# Data to use
▼▼▼

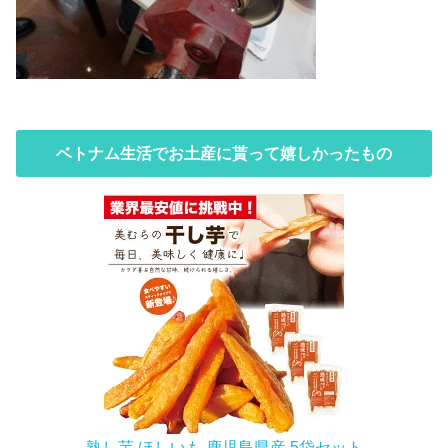
ベトナム生活でお土産に貰って嬉しかったもの
熟し芋 ほしいも 鹿児島県産 5袋セット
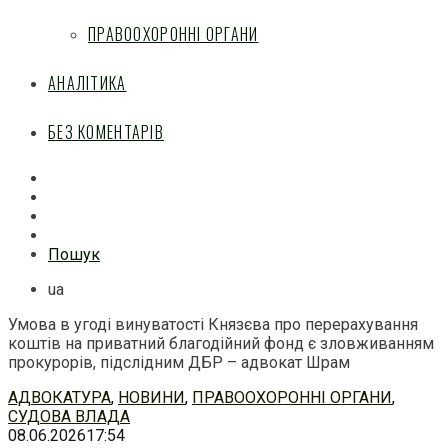
ПРАВООХОРОННІ ОРГАНИ
АНАЛІТИКА
БЕЗ КОМЕНТАРІВ
Facebook
Mail
Telegram
Feed
Пошук
ua
Умова в угоді винуватості Князєва про перерахування
коштів на приватний благодійний фонд є зловживанням
прокурорів, підслідним ДБР – адвокат Шрам
Перейти
АДВОКАТУРА
,
НОВИНИ
,
ПРАВООХОРОННІ ОРГАНИ
,
до
СУДОВА ВЛАДА
змісту
08.06.2026
17:54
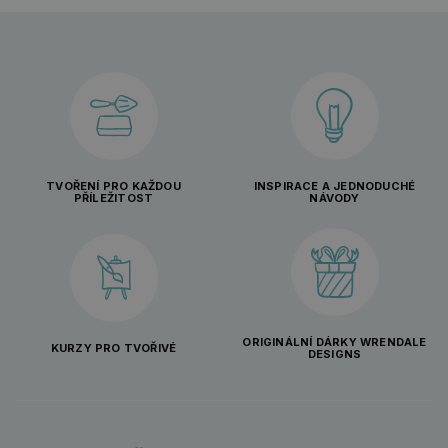
TVOŘENÍ PRO KAŽDOU
INSPIRACE A JEDNODUCHÉ
PŘÍLEŽITOST
NÁVODY
ORIGINÁLNÍ DÁRKY WRENDALE
KURZY PRO TVOŘIVÉ
DESIGNS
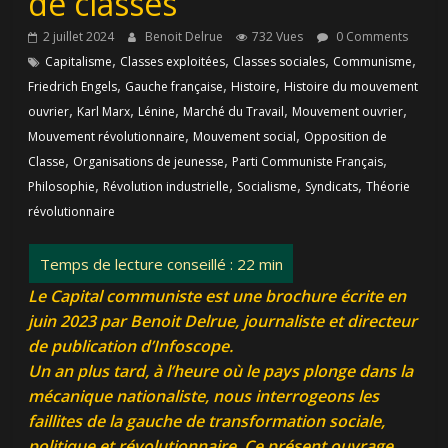
de classes
2 juillet 2024
Benoit Delrue
732 Vues
0 Comments
,
,
,
,
Capitalisme
Classes exploitées
Classes sociales
Communisme
,
,
,
Friedrich Engels
Gauche française
Histoire
Histoire du mouvement
,
,
,
,
,
ouvrier
Karl Marx
Lénine
Marché du Travail
Mouvement ouvrier
,
,
Mouvement révolutionnaire
Mouvement social
Opposition de
,
,
,
Classe
Organisations de jeunesse
Parti Communiste Français
,
,
,
,
Philosophie
Révolution industrielle
Socialisme
Syndicats
Théorie
révolutionnaire
Le Capital communiste est une brochure écrite en
juin 2023 par Benoit Delrue, journaliste et directeur
de publication d’Infoscope.
Un an plus tard, à l’heure où le pays plonge dans la
mécanique nationaliste, nous interrogeons les
faillites de la gauche de transformation sociale,
politique et révolutionnaire. Ce présent ouvrage,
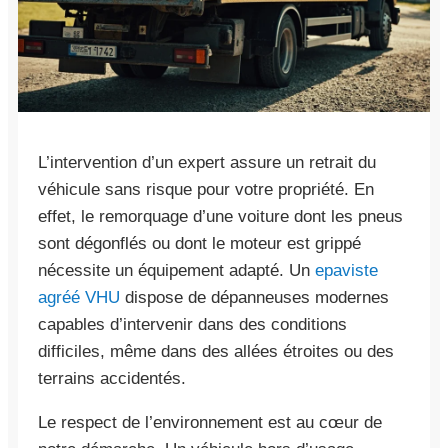
L’intervention d’un expert assure un retrait du
véhicule sans risque pour votre propriété. En
effet, le remorquage d’une voiture dont les pneus
sont dégonflés ou dont le moteur est grippé
nécessite un équipement adapté. Un
epaviste
agréé VHU
dispose de dépanneuses modernes
capables d’intervenir dans des conditions
difficiles, même dans des allées étroites ou des
terrains accidentés.
Le respect de l’environnement est au cœur de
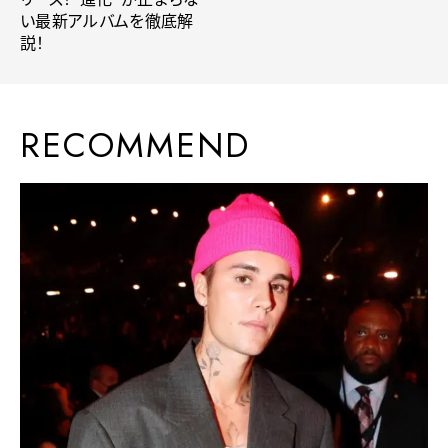
い最新アルバムを徹底解
説！
RECOMMEND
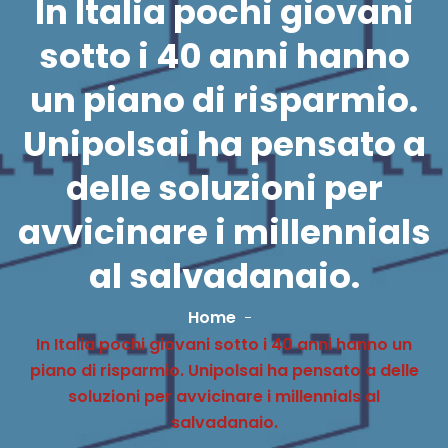
In Italia pochi giovani
sotto i 40 anni hanno
un piano di risparmio.
Unipolsai ha pensato a
delle soluzioni per
avvicinare i millennials
al salvadanaio.
Home
In Italia pochi giovani sotto i 40 anni hanno un
piano di risparmio. Unipolsai ha pensato a delle
soluzioni per avvicinare i millennials al
salvadanaio.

▲▲▲

# Problem statement
Find each line in the entries above that contains the word "Unipolsai", and copy those lines.

# Written solution
Unipolsai ha pensato a
piano di risparmio. Unipolsai ha pensato a delle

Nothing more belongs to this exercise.